# Total lunar eclipse will turn the Moon red TONIGHT!



## DizziSquirrel (Feb 15, 2005)

> Total lunar eclipse will turn the Moon red Tonight
> 
> Millions across the Western hemisphere will have the chance to see the Moon turn red during the year's only total lunar eclipse
> early on Thursday morning.
> ...


http://www.nasa.gov/topics/moonmars/features/eclipse_preview_080219.html

/links


----------



## kitten1 (Jan 1, 2007)

Ooooh! That'll give me something to look at while I'm trying to feed C!!    Bet I forget tho...........


----------



## Damelottie (Jul 26, 2005)

Oooh - I'm going to set my alarm. I always miss them.
I'd sit outside with a cuppa but the old bloke next door died recently and its blooming spooky out there in the dark


----------



## *Kim* (May 5, 2002)

Think i'll pass zzzzzzzzzzzzzzzzzzzzzzzzzzzzzzzzzzzzz


Kimx  xx


----------



## Mrs Dibbles (Aug 19, 2007)

Yes I'm planning on getting up to have a look. Can the full moon spell be done tonight or is it tommorow evening?


----------



## DizziSquirrel (Feb 15, 2005)

Should be tommorow but after midnight it is tommorow 

~Dizzi~


----------



## Young D (Oct 17, 2005)

hmm well for once I won't be anoyed at lo if he decides to get up at 5 then


----------



## Mrs Dibbles (Aug 19, 2007)

Did anyone see it?
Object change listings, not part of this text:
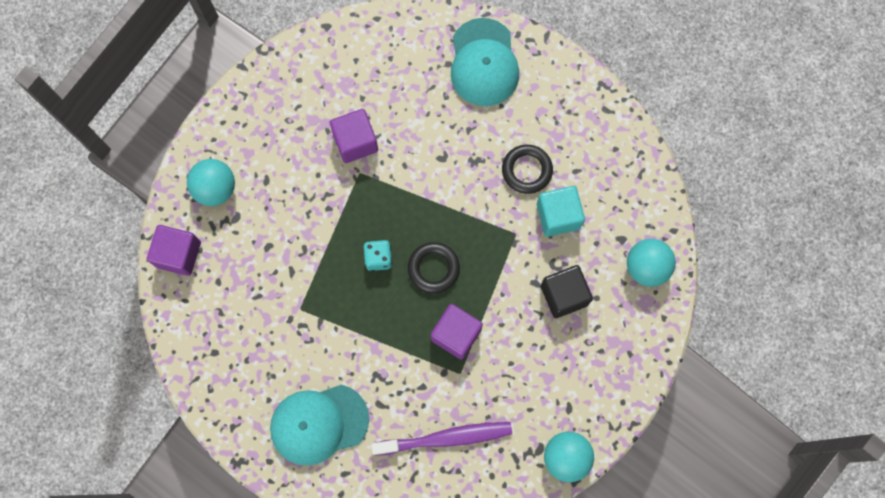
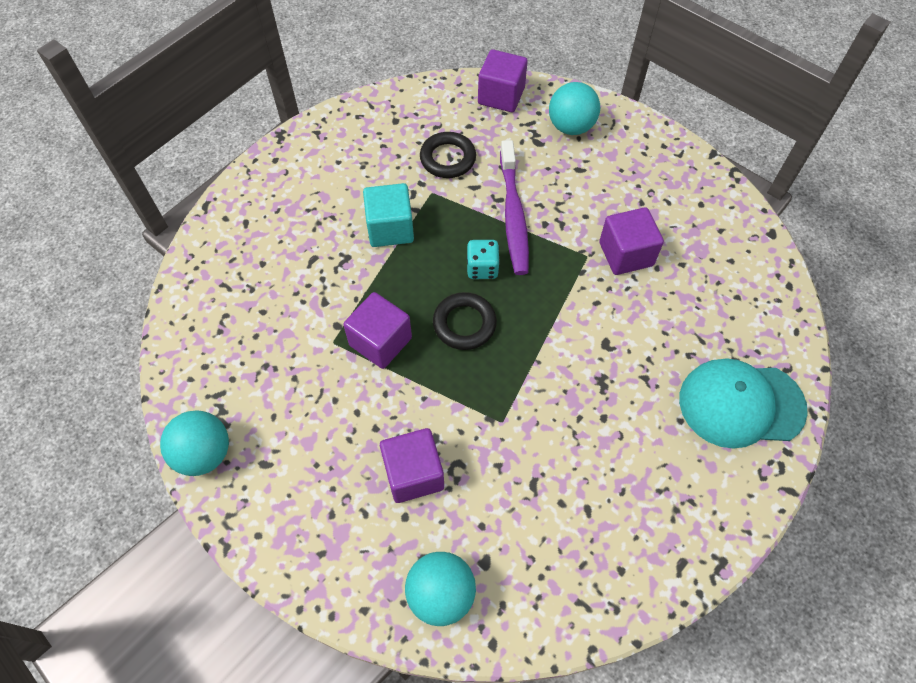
camera: 95 degrees right, 15 degrees down
turquoise cap [270,385,369,466] -> none
purple toothbrush [371,422,512,456] -> purple toothbrush moved to [500,140,529,275]
black ring [502,145,553,194] -> black ring moved to [420,132,476,178]
turquoise cube [537,186,585,237] -> turquoise cube moved to [363,183,414,247]
black cube [541,265,593,318] -> purple cube [380,428,444,503]

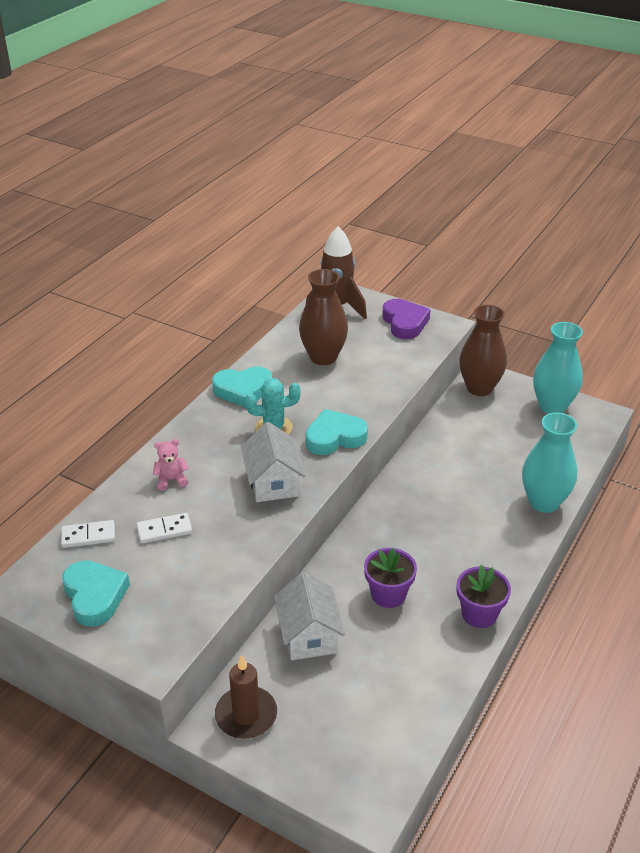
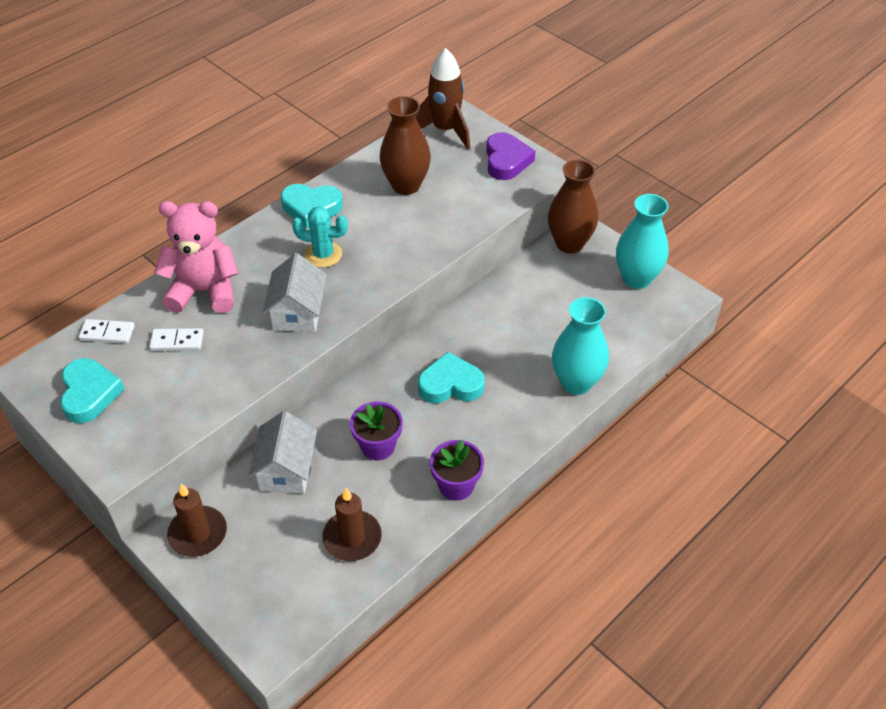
camera: 15 degrees right, 10 degrees up
pink teddy bear [153,439,188,490] -> pink teddy bear [154,201,238,313], size x2.30
turquoise heart [305,409,368,455] -> turquoise heart moved to [418,352,485,404]
none -> brown candle [323,488,382,561]

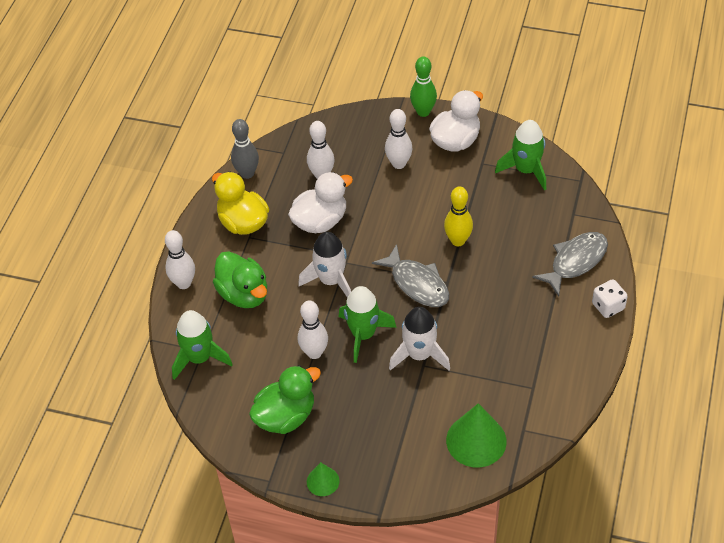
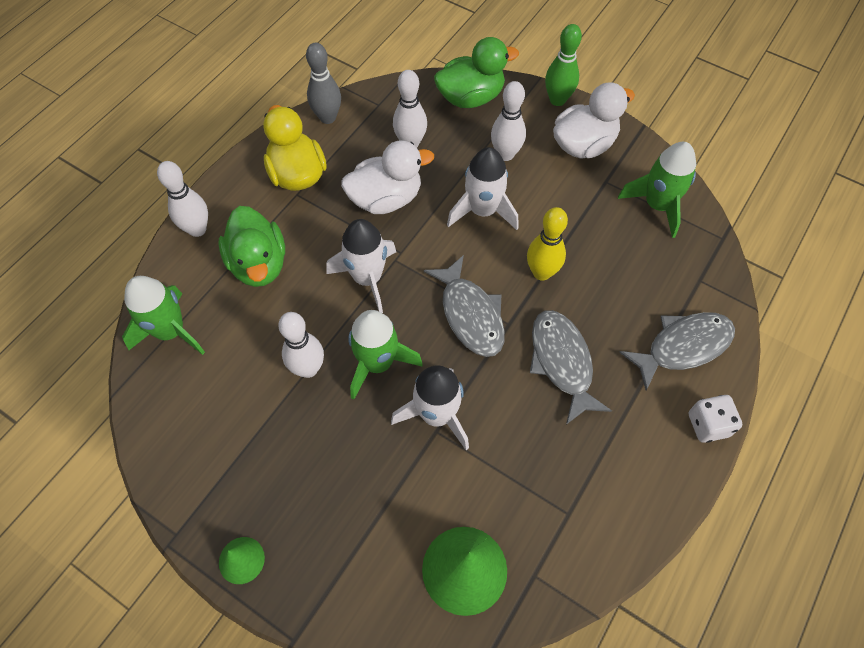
camera: 15 degrees right, 10 degrees up
green duck [249,365,321,434] -> green duck moved to [434,37,519,108]
none -> white rocket [447,147,518,230]
none -> grey fish [530,310,612,425]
I was awake around 3 ish so had a look but it was really cloudy here.


----------



## FairyDust2012 (Jun 5, 2007)

hi

I had a look out as at bedtime the moon was right by my window but it was SSSSoooo cloudy i couldnt see for sure but there was something orange out there but dh said it was a street light!  

  

xxxxxxxxxxxxxxx


----------



## ~*Claire*~ (Jan 25, 2005)

BUM!!! I HAVE ONLY JUST NOTICED THIS THREAD!!!


----------



## Damelottie (Jul 26, 2005)

Forgot. Fell asleep


----------



## S4rah (Nov 10, 2003)

I had a look at about 2am and it was too cloudy to see the moon!


----------